É justamente na década que 1940 que o pintor “foi escrevendo alguma poesia, esquecida, mas nos anos 1970 dedicou-se muito à escrita, parte publicada em livro, com muita prosa e ensaios sobre pintura”.
As primeiras poesias foram publicadas na década de 1970, em colaborações para a revista de Alberto Lacerda “MAIO - International Poetry Magazine, Number One” (1973) e para a revista “NOVA 1” (1975) de Herberto Helder.
“A poesia tornou-se importante nas últimas décadas da vida”, apontou Alexandre Pomar, sobretudo depois de ter deixado Paris, e passar a residir definitivamente em Lisboa.

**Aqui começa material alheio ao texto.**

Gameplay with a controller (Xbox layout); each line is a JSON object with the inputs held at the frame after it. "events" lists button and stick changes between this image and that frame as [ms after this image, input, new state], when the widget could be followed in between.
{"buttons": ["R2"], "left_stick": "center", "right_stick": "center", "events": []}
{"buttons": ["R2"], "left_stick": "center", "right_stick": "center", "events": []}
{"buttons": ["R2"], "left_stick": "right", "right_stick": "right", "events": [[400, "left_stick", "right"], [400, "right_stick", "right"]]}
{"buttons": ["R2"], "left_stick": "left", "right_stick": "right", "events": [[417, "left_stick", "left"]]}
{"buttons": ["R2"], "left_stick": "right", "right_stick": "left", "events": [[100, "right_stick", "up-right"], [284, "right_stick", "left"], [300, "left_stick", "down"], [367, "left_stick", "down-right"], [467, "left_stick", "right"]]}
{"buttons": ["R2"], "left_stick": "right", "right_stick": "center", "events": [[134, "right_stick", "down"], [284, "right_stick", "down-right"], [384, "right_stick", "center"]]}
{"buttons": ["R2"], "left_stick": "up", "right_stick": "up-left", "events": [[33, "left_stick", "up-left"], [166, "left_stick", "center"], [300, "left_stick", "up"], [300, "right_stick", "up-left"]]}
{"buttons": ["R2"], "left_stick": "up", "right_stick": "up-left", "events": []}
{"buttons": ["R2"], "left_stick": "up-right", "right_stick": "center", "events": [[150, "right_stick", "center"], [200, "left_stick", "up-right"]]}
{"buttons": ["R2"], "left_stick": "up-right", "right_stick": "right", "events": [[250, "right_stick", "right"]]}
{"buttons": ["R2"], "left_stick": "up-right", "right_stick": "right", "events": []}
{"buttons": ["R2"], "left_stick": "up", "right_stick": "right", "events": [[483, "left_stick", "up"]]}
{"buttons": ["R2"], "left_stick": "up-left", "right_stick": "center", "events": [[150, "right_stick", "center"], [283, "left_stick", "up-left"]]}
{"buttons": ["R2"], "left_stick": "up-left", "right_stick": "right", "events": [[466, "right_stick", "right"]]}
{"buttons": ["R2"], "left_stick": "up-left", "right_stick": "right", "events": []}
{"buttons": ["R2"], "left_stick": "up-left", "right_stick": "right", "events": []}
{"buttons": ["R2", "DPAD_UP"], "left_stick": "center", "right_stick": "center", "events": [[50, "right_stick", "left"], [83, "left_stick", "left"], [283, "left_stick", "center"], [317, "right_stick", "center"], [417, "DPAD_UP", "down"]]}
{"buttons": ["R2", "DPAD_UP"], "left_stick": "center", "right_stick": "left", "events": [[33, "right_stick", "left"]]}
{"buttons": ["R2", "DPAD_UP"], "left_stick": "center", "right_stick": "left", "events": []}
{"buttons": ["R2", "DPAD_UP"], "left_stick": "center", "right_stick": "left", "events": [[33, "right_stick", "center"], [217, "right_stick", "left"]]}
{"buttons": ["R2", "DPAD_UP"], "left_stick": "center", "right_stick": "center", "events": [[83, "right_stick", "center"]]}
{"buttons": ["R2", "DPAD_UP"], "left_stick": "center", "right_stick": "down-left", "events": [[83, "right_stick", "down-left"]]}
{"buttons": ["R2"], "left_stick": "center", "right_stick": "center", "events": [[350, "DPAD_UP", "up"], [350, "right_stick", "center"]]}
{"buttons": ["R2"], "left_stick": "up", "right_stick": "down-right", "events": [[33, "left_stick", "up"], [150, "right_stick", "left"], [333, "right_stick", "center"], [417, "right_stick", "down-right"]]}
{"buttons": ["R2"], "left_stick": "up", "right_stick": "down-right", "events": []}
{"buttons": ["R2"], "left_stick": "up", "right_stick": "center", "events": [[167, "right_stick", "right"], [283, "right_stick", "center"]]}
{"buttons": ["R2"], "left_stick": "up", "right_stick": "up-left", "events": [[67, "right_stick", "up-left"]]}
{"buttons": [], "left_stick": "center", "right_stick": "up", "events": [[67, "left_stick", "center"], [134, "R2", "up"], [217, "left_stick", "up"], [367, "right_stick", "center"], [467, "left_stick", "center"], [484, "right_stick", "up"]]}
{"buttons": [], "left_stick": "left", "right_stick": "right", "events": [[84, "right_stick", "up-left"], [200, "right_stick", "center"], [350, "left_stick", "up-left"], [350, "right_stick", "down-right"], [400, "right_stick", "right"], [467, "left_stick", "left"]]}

Na capital portuguesa, “começou a relacionar-se muito com algumas pessoas que frequentavam o universo dos fados, o Raul Solnado, o Cardoso Pires e o Carlos do Carmo, e com eles estabeleceu uma nova relação que o inspirou a escrever esses versos.”
Essa nova fase da vida de Júlio Pomar, a partir da década de 2000, também se refletiu na pintura, criando retratos de fadistas como Mariza, Cristina Branco, Marceneiro e Carlos do Carmo.
“Tem tudo muito a ver com relações de cumplicidade e convivência. E ele gostava muito de fazer retratos”, recordou o filho sobre o pintor que deixou várias caixas com manuscritos e alguns textos datilografados.
Alexandre Pomar considera que, “eventualmente, justificava-se publicar as letras para os fados, porque há mais do que as que saíram no disco”.
A apresentação de “Prima Contradição”, obra com 300 páginas, acontece no domingo, às 16:30, no Atelier-Museu Júlio Pomar, em Lisboa, com apresentação da obra pelo historiador e musicólogo Rui Vieira Nery, pela investigadora e escritora Golgona Anghel e pelo curador, crítico de arte, ensaísta e investigador Óscar Faria, e leitura de poemas pela atriz Lia Gama.